=== Supplied material ===
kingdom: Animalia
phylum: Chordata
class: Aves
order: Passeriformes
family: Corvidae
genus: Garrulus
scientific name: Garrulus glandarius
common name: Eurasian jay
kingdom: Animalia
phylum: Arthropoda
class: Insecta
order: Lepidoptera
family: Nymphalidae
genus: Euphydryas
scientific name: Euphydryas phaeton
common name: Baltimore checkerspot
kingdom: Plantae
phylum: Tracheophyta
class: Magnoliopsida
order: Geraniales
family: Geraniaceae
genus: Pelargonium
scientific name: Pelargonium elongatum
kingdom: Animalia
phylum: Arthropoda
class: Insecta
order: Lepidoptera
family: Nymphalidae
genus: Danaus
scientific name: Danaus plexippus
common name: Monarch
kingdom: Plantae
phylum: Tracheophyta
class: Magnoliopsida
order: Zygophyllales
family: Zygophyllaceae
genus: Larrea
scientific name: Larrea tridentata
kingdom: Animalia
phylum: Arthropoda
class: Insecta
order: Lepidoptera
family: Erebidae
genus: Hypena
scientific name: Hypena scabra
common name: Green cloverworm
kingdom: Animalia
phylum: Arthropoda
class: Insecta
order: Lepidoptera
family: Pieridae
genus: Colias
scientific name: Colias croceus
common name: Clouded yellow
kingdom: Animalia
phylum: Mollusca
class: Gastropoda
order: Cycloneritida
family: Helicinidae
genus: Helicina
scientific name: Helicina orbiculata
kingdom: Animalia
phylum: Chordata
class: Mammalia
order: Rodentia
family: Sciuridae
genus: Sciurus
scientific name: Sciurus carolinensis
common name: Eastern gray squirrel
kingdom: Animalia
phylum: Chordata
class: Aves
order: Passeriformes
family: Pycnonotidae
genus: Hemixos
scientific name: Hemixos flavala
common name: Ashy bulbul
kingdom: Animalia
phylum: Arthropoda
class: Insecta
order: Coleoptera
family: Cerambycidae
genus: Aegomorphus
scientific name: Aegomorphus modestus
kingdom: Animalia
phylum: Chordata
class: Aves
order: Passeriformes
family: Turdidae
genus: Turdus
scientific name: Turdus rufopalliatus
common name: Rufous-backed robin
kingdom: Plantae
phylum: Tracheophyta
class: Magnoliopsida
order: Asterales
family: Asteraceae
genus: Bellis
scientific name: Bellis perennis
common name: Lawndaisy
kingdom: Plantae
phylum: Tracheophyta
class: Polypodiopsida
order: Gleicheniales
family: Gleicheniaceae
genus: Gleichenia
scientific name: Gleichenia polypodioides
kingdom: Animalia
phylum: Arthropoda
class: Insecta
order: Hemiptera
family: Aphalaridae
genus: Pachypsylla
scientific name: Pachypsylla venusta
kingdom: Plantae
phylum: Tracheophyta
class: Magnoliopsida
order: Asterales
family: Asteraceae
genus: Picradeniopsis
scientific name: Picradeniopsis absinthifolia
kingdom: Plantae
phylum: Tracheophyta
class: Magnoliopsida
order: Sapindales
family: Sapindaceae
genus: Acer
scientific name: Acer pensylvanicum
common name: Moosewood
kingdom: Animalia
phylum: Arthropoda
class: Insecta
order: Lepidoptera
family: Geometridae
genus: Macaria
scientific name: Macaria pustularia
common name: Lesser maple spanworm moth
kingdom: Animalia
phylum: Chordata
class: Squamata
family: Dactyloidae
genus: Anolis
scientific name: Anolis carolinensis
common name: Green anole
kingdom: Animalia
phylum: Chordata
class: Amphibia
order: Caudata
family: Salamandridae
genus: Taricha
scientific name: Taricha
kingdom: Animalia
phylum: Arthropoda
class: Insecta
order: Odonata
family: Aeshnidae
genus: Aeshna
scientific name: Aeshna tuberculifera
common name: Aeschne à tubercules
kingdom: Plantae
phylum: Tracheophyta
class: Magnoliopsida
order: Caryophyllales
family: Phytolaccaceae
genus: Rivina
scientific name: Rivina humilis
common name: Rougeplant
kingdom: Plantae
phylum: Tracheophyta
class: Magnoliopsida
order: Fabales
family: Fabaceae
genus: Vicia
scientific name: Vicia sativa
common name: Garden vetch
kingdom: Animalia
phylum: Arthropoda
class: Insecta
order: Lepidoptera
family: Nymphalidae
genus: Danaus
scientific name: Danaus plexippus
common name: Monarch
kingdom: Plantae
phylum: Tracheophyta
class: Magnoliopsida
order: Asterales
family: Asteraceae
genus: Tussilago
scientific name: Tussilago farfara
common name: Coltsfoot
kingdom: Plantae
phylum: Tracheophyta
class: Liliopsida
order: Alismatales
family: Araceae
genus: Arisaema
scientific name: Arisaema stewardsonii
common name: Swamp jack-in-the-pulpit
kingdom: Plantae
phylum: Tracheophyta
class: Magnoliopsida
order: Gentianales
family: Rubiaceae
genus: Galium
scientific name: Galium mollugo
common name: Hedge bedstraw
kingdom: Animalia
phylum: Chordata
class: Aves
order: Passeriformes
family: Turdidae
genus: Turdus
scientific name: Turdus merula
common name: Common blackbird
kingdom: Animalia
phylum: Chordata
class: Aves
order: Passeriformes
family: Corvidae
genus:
===
Please render the lines of the records as a numbered list, from the start of the records through the line containing "order: Zygophyllales", and leave out any blank lines.

| Response to the task |
1. kingdom: Animalia
2. phylum: Chordata
3. class: Aves
4. order: Passeriformes
5. family: Corvidae
6. genus: Garrulus
7. scientific name: Garrulus glandarius
8. common name: Eurasian jay
9. kingdom: Animalia
10. phylum: Arthropoda
11. class: Insecta
12. order: Lepidoptera
13. family: Nymphalidae
14. genus: Euphydryas
15. scientific name: Euphydryas phaeton
16. common name: Baltimore checkerspot
17. kingdom: Plantae
18. phylum: Tracheophyta
19. class: Magnoliopsida
20. order: Geraniales
21. family: Geraniaceae
22. genus: Pelargonium
23. scientific name: Pelargonium elongatum
24. kingdom: Animalia
25. phylum: Arthropoda
26. class: Insecta
27. order: Lepidoptera
28. family: Nymphalidae
29. genus: Danaus
30. scientific name: Danaus plexippus
31. common name: Monarch
32. kingdom: Plantae
33. phylum: Tracheophyta
34. class: Magnoliopsida
35. order: Zygophyllales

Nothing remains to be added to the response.